Wednesday, August 18, 2010

How Google Translate turns millions into a billion

I was using some stories from the Spanish Wikinews to see how Apertium's Spanish to English translation compares against other MT systems, and noticed something a little entertaining in this article with Google Translate:

El complejo industrial es uno de los cuatro más grandes de China, y se estima que tiene reservas de 19 millones de barriles.


The industrial complex is one of the four largest in China, and is estimated to have reserves of 19 billion barrels.

So, although I work with rule-based MT, I also use SMT tools, so let's see if I can explain this.

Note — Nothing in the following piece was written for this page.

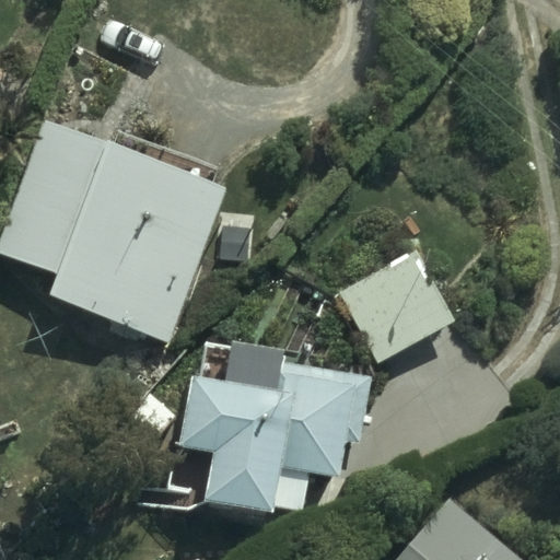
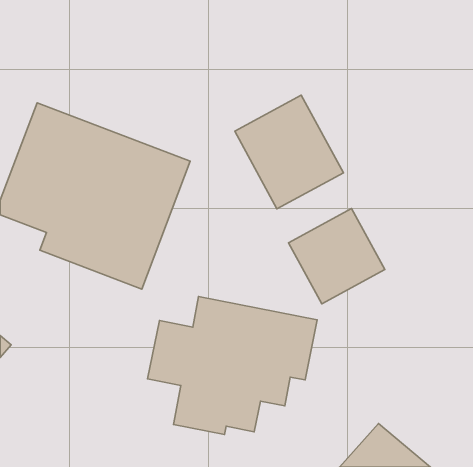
building: none -> [235,95,343,209]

The really high-level overview of statistical MT is that it uses existing translations to provide new ones: by looking at thousands of sentences that are (assumed to be - important point!) translations of each other, software (usually giza++) slowly determines which words are probable translations of each other.

One common technique to make the bilingual text more general is to replace all numbers with a pseudo-word, like __NUMBER__, in the training text, and to pass them through unchanged at run time; that is, to assume that numbers don't need to be translated.

However, that's not always true, because of the long and short scales. In English-speaking countries, we generally write '2 billion', whereas in Spanish-speaking countries, they write '2.000 millones'... well, I think it should now be clear what happened.

This is why I like RBMT. We can't approach SMT in terms of (so-called) fluency, but at least we can avoid this sort of stupid inaccuracy.